Son günler de yaşananlar:
Amerika sessiz kalsa da, Avrupa’nın çok hareketli olduğunu gören GENÇLER;
kendi geleceğini biraz daha sert araştırmaya yöneldi.
Araştıran, sorgulayan ‘Gençlik’:
Atatürk ve ay-yıldızlı bayrağımız dışında hiçbir şeyin altına sığınma gereği duymadı. Milliyetçilik duyguları ve vatansever çizgisine devam ederken, ümmetçilikten kopan çoğunluktaydı.
En güzeli Türk bayrağını ellerinden düşürmeyen gençlerdi.
Onlar ki hilafet bayrakları açmadı. Başka ayrıştırıcı sembolleri ellerine almadı. Her yer kırmızı-beyazdı.
Onlar ki gerçekten ‘taleplerini duyurmak’ isteyen halktı ve sürecin gerçek kazananıydı.
Halkın demokratik talepleri de ortada.
Tabii yaşadığımız sürecin siyaseten başka kazanan, kaybeden ve arafta (arada) kalanları da var.
Kazananlar:
Muharrem İnce: Sahalara döndü. Az ama öz konuştu. “Yine konuşsa” dedirtti. İnce’den “Reloading” (Yeniden yükleniyor) havası bende oluştu.

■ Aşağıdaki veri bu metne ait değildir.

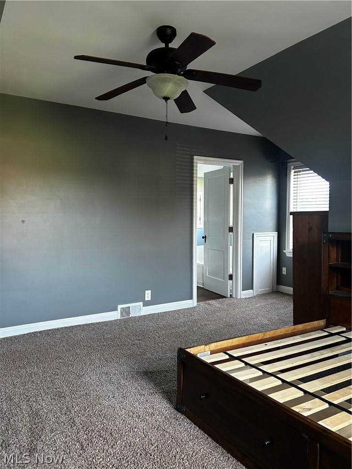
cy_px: 234
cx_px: 176
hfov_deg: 53.1
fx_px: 353
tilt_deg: -1.6
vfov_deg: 67.3
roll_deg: +0.0
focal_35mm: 26
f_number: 1.5
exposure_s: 1/60
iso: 250
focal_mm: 5.7
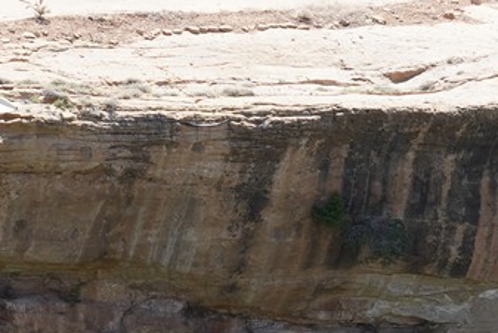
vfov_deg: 5.2
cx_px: 514
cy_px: 712
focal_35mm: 261
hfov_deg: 7.8
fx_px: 3612
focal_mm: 44
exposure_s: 1/100
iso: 250
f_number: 13
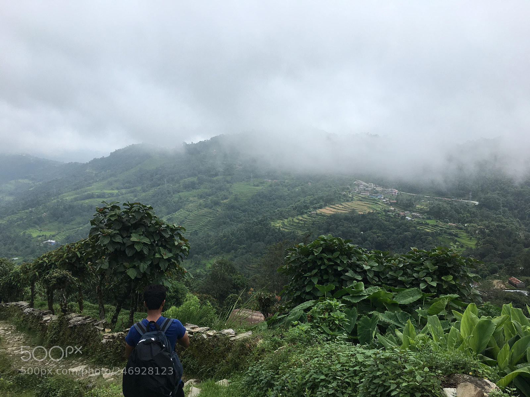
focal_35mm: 29
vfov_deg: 48.2
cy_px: 198
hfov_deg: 61.7
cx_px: 265
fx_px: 444
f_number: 2.2
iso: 25
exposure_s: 1/1040
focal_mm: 4.15
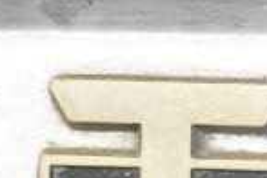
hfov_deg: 6.7
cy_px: 279
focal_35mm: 298
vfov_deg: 4.6
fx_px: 2210
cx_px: 512
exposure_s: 1/80
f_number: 5.3
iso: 4000
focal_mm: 48
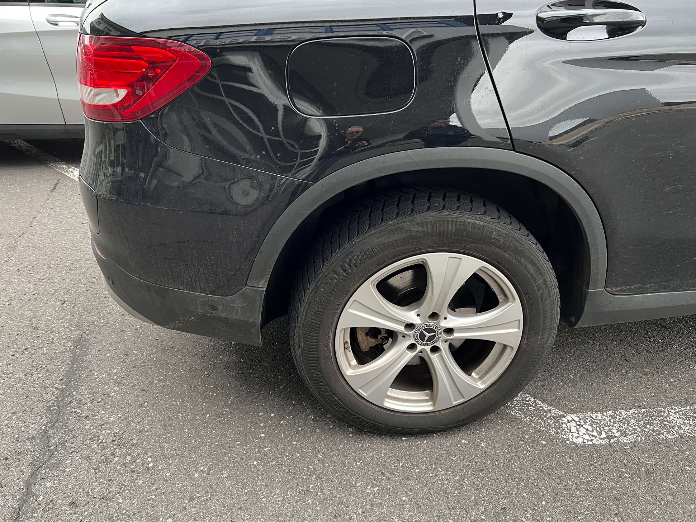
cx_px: 337
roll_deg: +3.2
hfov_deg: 65.3
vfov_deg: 51.4
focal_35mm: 27
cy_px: 263
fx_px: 543
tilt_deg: -30.1
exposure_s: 1/86
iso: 125
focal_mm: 5.7
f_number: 1.5
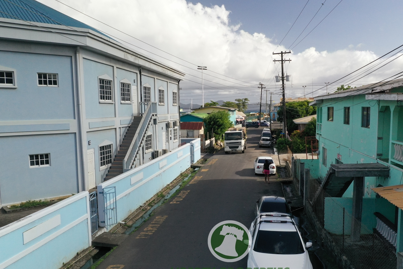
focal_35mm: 33
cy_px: 153
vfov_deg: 39.9
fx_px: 369
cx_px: 230
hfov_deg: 57.0
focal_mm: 10.26
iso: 400
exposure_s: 1/25
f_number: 8
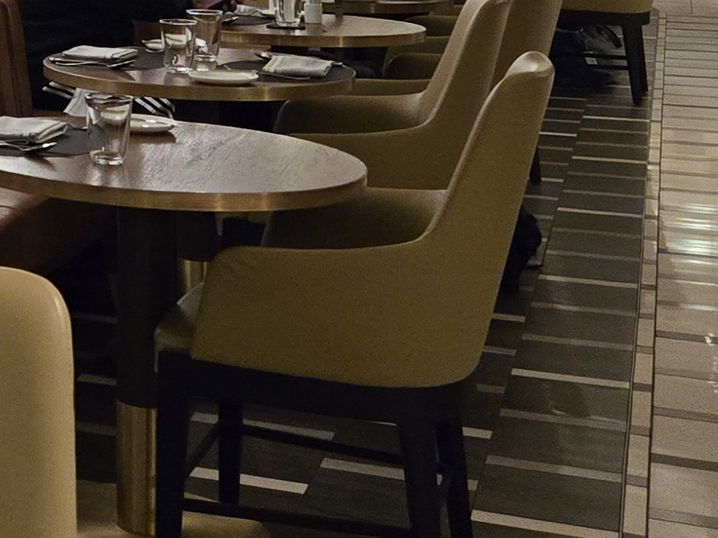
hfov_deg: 17.7
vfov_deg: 14.1
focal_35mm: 98
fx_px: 2032
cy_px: -287
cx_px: -402
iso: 640
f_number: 1.8
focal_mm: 5.4
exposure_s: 1/120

Şu dönemde iyi hatibe ihtiyaç var.
Ümit Özdağ: Hapisteyken daha etkili muhalefet yürüttü. Sözü, meydanlardan daha çok yankılandı. Sağdan sola oyunu artırdı.
Özgür Özel: Çok hızlı ve akılcı kararlar aldı.
Kaybedenler:
İktidar ve üyeleri: Toplumun geniş kesimlerinde daha yüksek sesle konuşulur oldu.
İlaveten:
Kemal Kılıçdaroğlu: CHP’nin “abisi” olamadı. Genel başkanlık konusunda hâlâ “beklemede” havası yaratıyor.
Meral Akşener: Adeta buhar oldu.
Arafta kalanlar:
Mansur Yavaş: Biraz “görev icabı” hissiyatı yarattı.
Müsavat Dervişoğlu: “ Sandığı boykot” dedi. Ama tam da iktidarın en çok istediği şeyi dile getirdi.
Ve bazı sanatçılar:
Tarkan, Cem Yılmaz, Yılmaz Erdoğan gibi etkili isimler suskun kaldı.
Hatta: Duman ve Mor ve Ötesi muhalif çizgilerini korudu. Hatta Duman’ın “Kufi” (kapalı- kısıtlanmış) şarkısı yeniden dillere düştü.
Burası Türkiye, sancılı topraklar, deprem olur, sel olur, yangın olur, terör olur, ağıtlar arasında kaybolur gider diyebilirsiniz.
Gençler: Provoke olmadan toplumsal farkındalığı, kendi kendine oluşan partiler üstü güç birliğini unutturmayacaklarını düşünenlerdenim.